Calm and focus. It was almost like the home she shared with Luke and Mara, only different. It was familiar from when she had first shown up, when Jacen and Tenel Ka had taken her in because she'd had no one from home. No Simon. No Captain. No Zoe or Kaylee or Wash. Preacher man was gone and so was Inara. Not even Jayne. Jayne who looked better in red. Jason who looked better in red. No. She couldn't think that. Couldn't think back to the park, the sparse images of memory that poked through the haze of that day at times. But he had anger and aggression and had been so much like a Reaver in that regard. And she had to stop them. Stop the secret from getting out.
The secret that wasn't her and continued to burn in her mind. She had stopped trying to claw it out after a time.
When Jacen said who it was, the teen peaked through her hair, watching. He wasn't a threat. No. Jacen cared in his own way. Wouldn't hurt her. And he was Jacen again, she could tell. Just as she had known when his inhibitions had been lowered and he'd felt wrong.
"Up to you..."
Given she wasn't hiding in herself now, well, mostly, her gaze flickered to her unfinished chess game. The message. What message? She'd been trying to get it out, to explain why when she herself didn't know exactly why she had snapped. Why she had attacked. She remembered the chaos, the uncertainty. The poking of her subconscious. The shadows with the taunts. She remembered the questions on her mission. A mission that didn't matter here. Why didn't it matter? It tugged at her, bugging her. She hated it. She still at least hadn't tried to cut anything out of her as she had earlier when John had left, when the first change in her stay here had happened.

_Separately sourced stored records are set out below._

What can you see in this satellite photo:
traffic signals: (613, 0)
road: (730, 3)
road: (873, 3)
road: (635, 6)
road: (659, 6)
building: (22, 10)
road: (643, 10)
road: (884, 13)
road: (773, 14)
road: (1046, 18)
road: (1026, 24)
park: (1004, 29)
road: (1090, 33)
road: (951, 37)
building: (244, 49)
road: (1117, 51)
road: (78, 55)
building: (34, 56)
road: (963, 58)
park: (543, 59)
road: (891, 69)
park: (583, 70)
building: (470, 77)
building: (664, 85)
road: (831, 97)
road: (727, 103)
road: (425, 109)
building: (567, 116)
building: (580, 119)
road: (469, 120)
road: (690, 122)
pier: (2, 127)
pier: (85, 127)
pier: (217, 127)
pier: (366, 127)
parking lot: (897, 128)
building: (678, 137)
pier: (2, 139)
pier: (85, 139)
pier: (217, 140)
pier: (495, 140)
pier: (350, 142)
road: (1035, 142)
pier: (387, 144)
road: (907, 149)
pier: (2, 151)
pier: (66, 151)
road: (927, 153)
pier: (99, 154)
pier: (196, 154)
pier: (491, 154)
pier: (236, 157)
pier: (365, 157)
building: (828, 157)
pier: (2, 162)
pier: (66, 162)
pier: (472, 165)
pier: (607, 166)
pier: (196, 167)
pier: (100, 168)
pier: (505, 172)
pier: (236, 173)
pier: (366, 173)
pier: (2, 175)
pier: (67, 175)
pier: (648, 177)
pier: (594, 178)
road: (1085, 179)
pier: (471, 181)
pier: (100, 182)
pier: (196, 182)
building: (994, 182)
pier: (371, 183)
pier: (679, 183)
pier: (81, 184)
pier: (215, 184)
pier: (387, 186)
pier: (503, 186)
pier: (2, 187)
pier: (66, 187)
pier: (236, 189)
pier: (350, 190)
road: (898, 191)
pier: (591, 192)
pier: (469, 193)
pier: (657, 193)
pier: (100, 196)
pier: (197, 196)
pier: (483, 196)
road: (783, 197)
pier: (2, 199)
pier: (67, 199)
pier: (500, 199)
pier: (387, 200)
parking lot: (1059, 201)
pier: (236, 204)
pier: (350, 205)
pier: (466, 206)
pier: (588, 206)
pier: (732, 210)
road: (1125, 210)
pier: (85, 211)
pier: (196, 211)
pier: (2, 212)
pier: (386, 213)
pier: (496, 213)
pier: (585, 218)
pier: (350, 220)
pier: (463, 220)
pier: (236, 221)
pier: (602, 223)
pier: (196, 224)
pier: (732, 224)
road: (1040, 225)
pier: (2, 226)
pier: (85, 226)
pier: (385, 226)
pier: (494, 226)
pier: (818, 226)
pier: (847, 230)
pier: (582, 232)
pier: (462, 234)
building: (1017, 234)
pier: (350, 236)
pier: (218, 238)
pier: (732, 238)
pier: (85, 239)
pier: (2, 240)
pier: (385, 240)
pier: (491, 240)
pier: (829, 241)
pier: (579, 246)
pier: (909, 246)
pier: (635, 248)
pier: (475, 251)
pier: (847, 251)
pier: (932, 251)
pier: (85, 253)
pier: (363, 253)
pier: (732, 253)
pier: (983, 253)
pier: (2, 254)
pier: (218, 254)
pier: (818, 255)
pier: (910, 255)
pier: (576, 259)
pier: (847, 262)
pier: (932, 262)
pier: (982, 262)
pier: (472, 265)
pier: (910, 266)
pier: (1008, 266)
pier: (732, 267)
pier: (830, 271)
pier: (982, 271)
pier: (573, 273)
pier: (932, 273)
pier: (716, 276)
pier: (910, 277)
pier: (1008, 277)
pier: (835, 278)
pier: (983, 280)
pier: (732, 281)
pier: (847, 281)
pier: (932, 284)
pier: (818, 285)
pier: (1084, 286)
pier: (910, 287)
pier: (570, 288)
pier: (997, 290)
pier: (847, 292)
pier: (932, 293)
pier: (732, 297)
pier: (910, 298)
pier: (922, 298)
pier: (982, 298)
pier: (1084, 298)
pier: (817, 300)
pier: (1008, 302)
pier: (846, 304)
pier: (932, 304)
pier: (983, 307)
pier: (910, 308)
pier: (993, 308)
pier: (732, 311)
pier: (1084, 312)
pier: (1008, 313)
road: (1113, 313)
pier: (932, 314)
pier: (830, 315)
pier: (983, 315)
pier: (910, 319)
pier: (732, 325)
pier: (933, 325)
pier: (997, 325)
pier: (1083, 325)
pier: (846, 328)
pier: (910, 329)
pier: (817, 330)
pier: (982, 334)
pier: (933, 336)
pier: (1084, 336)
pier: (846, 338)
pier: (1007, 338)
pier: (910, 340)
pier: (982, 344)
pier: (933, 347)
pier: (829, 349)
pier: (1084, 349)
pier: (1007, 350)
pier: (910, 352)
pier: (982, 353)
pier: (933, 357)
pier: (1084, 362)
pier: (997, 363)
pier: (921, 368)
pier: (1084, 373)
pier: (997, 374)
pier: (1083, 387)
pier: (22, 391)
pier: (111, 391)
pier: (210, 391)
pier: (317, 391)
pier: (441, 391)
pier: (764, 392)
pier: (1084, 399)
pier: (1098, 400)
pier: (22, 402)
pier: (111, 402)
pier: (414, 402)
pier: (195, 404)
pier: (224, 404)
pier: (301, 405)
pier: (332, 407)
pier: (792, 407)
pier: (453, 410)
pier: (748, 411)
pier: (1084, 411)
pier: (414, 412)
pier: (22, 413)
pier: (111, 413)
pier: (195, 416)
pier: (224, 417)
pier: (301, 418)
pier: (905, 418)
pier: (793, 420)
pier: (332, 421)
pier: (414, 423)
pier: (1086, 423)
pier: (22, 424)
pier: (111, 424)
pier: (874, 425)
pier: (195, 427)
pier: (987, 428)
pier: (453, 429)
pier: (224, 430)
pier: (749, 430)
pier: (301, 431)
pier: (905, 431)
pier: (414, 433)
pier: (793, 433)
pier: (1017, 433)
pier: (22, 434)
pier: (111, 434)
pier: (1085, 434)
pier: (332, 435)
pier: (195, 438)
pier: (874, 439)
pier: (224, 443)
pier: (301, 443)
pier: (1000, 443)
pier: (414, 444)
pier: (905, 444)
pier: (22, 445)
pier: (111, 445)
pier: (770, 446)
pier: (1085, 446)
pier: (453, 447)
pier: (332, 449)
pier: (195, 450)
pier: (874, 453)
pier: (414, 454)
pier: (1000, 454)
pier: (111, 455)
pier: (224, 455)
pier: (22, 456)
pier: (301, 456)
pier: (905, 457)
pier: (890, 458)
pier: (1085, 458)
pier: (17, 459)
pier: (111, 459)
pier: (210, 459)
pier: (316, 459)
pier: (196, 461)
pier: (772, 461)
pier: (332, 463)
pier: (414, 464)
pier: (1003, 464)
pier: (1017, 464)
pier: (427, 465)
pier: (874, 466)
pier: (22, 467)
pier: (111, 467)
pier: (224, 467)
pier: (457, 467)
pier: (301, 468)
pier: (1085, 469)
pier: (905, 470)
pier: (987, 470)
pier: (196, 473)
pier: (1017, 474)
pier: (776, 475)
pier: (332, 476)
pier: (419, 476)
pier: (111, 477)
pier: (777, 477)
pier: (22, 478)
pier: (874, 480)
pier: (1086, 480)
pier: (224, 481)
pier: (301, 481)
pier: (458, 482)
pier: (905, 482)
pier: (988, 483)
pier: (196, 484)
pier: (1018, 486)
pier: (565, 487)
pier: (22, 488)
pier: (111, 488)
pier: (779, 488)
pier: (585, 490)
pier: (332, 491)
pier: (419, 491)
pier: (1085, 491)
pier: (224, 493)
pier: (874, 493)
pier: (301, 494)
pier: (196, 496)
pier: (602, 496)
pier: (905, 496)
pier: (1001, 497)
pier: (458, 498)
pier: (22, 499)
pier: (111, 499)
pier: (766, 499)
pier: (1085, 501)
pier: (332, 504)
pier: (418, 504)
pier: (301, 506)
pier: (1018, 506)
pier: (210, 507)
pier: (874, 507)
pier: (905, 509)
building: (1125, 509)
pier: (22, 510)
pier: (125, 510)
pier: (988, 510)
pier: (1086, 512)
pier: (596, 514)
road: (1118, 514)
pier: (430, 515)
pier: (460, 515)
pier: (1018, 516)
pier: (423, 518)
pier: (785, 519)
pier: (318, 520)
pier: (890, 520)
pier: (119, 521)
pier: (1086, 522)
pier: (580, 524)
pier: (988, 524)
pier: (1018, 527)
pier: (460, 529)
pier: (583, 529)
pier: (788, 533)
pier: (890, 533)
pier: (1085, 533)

Tugging on her hair, River went back to staring at the wall for a while before she finally shifted and faced Jacen, tilting her head to the side.
"Everyone's flustered and frustrated...."

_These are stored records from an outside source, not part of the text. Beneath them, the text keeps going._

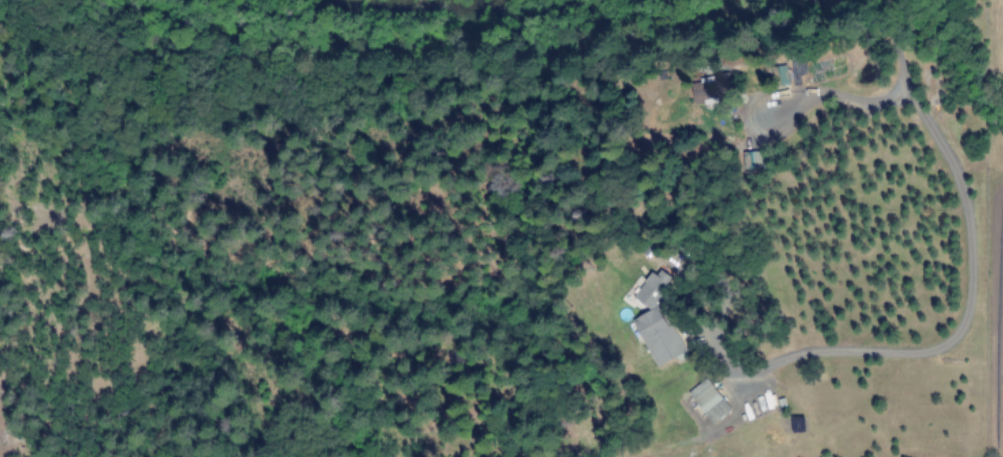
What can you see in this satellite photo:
building: (778, 74)
road: (895, 85)
building: (709, 87)
road: (751, 122)
building: (751, 160)
road: (965, 309)
building: (653, 319)
building: (710, 403)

Even in the isolated room, with the block, she could feel it. It was radiating off of everyone in the medbay and tied to it. The stress was getting to them. It was her and Mara only, and yet... everything had gone crazy. The little blonds, they liked to dance. The smallest one at least. She had watched their nightly routine of saying goodnight to their father. The family unit, cohesive and stable and there. Nothing was stable anymore in River's life. She didn't like it. She couldn't handle it.